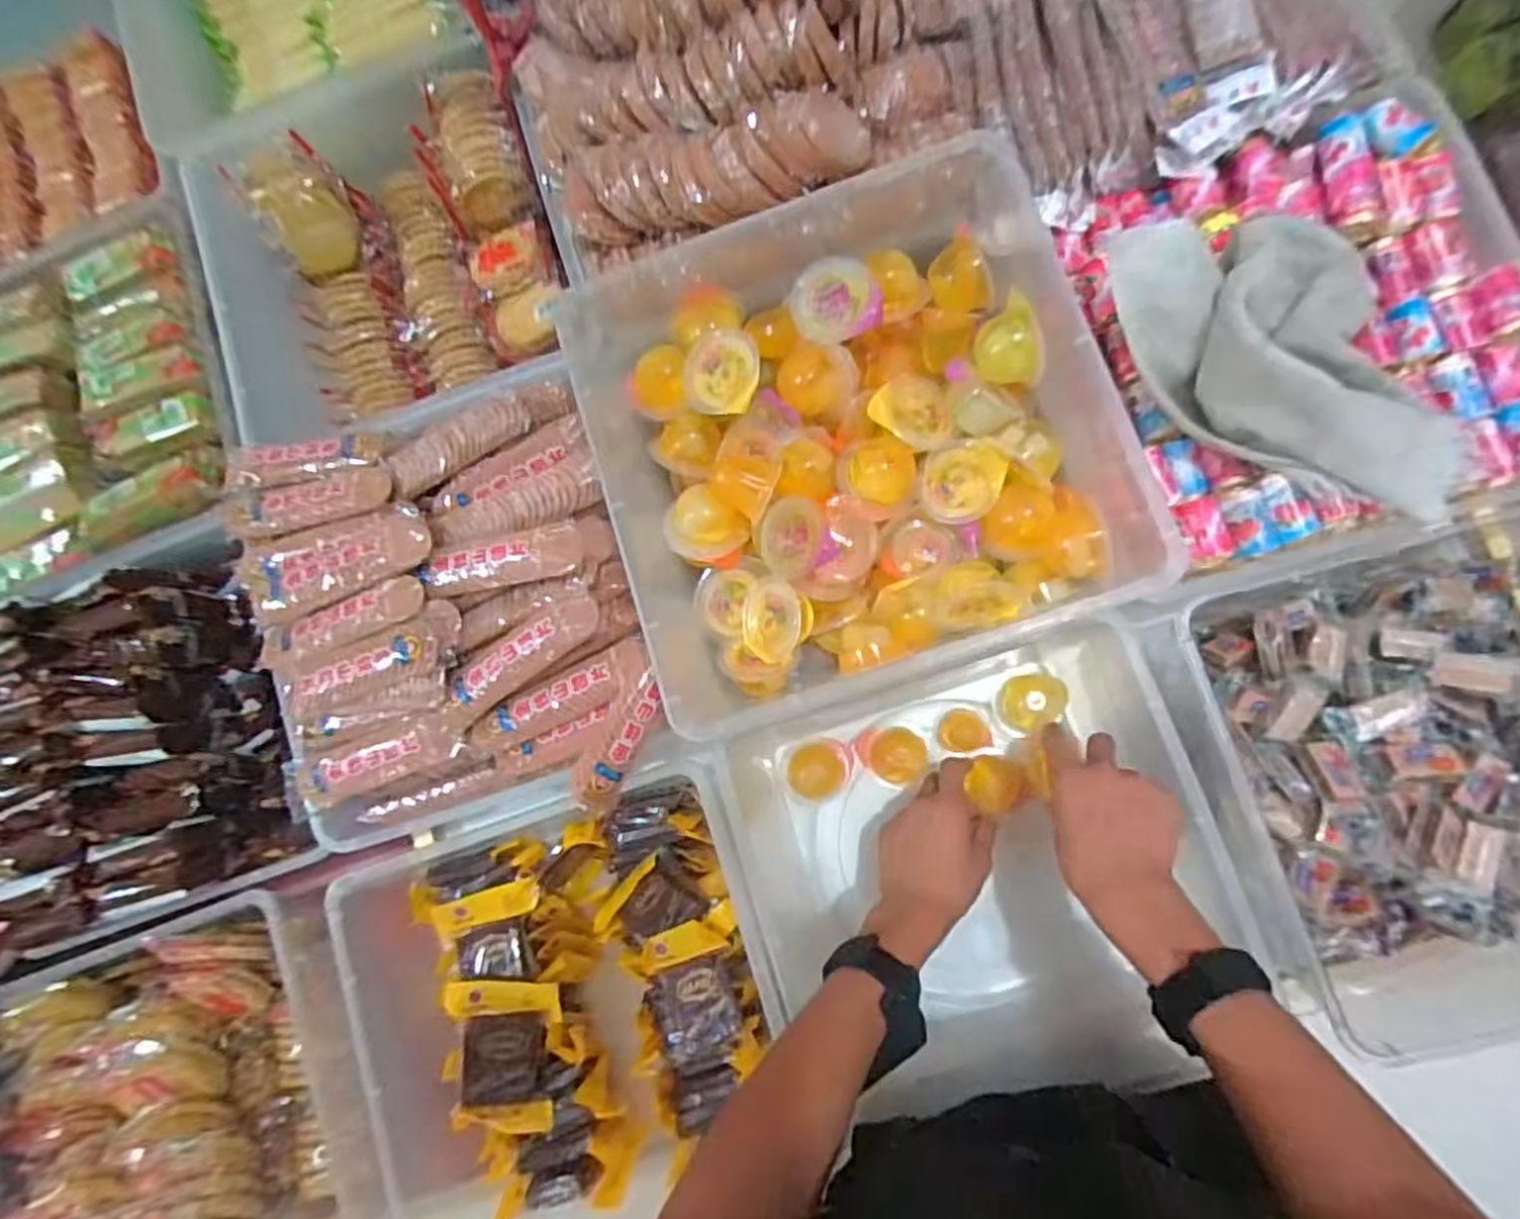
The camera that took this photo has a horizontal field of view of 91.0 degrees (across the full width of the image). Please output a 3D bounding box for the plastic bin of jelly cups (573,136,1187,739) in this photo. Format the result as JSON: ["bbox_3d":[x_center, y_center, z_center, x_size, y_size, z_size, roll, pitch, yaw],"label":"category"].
[{"bbox_3d":[0.044,-0.115,0.485,0.311,0.106,0.320,-17,82,5],"label":"plastic bin of jelly cups"}]

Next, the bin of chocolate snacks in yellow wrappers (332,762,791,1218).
[{"bbox_3d":[-0.134,0.298,0.558,0.328,0.114,0.276,-19,82,5],"label":"bin of chocolate snacks in yellow wrappers"}]

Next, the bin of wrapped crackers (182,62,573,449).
[{"bbox_3d":[-0.306,-0.288,0.609,0.282,0.108,0.230,-24,81,4],"label":"bin of wrapped crackers"}]

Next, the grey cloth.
[{"bbox_3d":[0.311,-0.141,0.446,0.111,0.067,0.218,-30,81,3],"label":"grey cloth"}]

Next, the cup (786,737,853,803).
[{"bbox_3d":[0.049,0.133,0.626,0.056,0.031,0.049,2,84,8],"label":"cup"}]

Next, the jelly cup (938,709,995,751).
[{"bbox_3d":[0.171,0.100,0.621,0.044,0.034,0.033,1,84,7],"label":"jelly cup"}]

+ + + +

**ABOUT THIS TASK**
Make an exact copy of the whole listing, but don't bring over any pictures.

**ANSWER SPACE**
The camera that took this photo has a horizontal field of view of 91.0 degrees (across the full width of the image). Please output a 3D bounding box for the plastic bin of jelly cups (573,136,1187,739) in this photo. Format the result as JSON: ["bbox_3d":[x_center, y_center, z_center, x_size, y_size, z_size, roll, pitch, yaw],"label":"category"].
[{"bbox_3d":[0.044,-0.115,0.485,0.311,0.106,0.320,-17,82,5],"label":"plastic bin of jelly cups"}]

Next, the bin of chocolate snacks in yellow wrappers (332,762,791,1218).
[{"bbox_3d":[-0.134,0.298,0.558,0.328,0.114,0.276,-19,82,5],"label":"bin of chocolate snacks in yellow wrappers"}]

Next, the bin of wrapped crackers (182,62,573,449).
[{"bbox_3d":[-0.306,-0.288,0.609,0.282,0.108,0.230,-24,81,4],"label":"bin of wrapped crackers"}]

Next, the grey cloth.
[{"bbox_3d":[0.311,-0.141,0.446,0.111,0.067,0.218,-30,81,3],"label":"grey cloth"}]

Next, the cup (786,737,853,803).
[{"bbox_3d":[0.049,0.133,0.626,0.056,0.031,0.049,2,84,8],"label":"cup"}]

Next, the jelly cup (938,709,995,751).
[{"bbox_3d":[0.171,0.100,0.621,0.044,0.034,0.033,1,84,7],"label":"jelly cup"}]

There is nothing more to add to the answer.